Saunders was a former public school teacher, youth worker and Boys Club Executive Director. A documentary for Chicago's WBBM-TV, The End of the Line, spurred investigations of local gangs. His teaching career includes Chicago Public Schools, National College of Education (now National Louis University), Malcolm X College, Northeastern Illinois University, and Indiana University where he was voted teacher of the year for two consecutive terms.

Saunders retired from the 5 PM and 6 PM newscasts and retired from the 10 PM newscast on May 20, 2009. He planned to pursue "diversity education".

He publicly accused former Chicago newspaper columnist Robert Feder of racism during Feder's career at the Sun-Times.

His career in broadcasting was honored by the Museum of Broadcast Communications on May 16, 2009, during "A Salute to Warner Saunders", an event held at the Fairmont Hotel in Chicago.

== Death ==
On the evening of October 9, 2018, Saunders collapsed in Chicago and was taken to Illinois Masonic Hospital in Lincoln Park, where he was pronounced dead at age 83.

== Awards ==
He won 20 Emmy Awards for news, sports, documentaries, children's shows, talk shows, and town meetings.
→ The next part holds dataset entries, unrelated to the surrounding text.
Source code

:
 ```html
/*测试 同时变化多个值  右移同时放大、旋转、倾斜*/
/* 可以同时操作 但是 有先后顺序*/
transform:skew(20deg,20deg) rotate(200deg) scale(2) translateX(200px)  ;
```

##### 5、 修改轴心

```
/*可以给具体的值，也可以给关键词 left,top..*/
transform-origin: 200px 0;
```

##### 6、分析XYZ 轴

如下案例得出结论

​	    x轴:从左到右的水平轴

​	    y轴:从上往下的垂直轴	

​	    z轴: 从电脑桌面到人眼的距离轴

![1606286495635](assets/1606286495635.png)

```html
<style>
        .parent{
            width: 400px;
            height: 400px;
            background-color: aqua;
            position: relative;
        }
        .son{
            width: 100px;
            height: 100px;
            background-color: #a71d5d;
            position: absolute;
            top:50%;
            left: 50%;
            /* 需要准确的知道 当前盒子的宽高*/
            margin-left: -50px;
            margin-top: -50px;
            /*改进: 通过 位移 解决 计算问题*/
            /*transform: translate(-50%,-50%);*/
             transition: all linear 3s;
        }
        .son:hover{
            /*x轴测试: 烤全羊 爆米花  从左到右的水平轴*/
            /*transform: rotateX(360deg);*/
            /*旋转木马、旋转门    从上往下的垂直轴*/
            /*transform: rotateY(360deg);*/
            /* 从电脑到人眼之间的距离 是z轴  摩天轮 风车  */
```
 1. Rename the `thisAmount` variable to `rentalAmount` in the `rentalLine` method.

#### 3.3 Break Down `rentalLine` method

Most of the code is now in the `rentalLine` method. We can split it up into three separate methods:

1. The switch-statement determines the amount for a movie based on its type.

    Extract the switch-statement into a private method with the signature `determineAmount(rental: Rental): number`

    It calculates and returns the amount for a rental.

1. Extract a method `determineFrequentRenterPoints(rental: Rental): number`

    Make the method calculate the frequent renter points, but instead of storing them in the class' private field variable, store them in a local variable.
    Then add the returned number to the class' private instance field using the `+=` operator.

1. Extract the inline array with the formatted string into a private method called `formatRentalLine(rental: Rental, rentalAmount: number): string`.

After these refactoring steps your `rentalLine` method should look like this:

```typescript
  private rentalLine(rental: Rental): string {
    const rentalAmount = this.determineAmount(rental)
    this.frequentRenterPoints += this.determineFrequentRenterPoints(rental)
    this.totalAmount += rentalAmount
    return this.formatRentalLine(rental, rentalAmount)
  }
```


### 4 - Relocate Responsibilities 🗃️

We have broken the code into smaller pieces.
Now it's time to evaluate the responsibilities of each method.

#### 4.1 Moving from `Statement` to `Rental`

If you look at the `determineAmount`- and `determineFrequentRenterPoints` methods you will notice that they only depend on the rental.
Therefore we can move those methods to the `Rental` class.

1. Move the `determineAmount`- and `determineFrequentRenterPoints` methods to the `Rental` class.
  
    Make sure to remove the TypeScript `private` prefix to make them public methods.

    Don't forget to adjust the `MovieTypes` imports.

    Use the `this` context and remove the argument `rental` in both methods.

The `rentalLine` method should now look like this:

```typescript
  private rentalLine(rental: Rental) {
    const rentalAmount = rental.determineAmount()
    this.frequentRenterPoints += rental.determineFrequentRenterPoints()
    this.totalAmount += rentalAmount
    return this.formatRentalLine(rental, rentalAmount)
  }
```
Other awards included the Illinois Broadcasters Association Public Service Award, the Gabriel Award, The Ohio State Award, and the 1999 Hull House Jane Addams Award for his commitment to the Chicago community.

== Xavier University of Louisiana ==
Saunders was a standout basketball player at Xavier. He scored 32 points in a 71–67 home victory against city rival Dillard on January 11, 1956.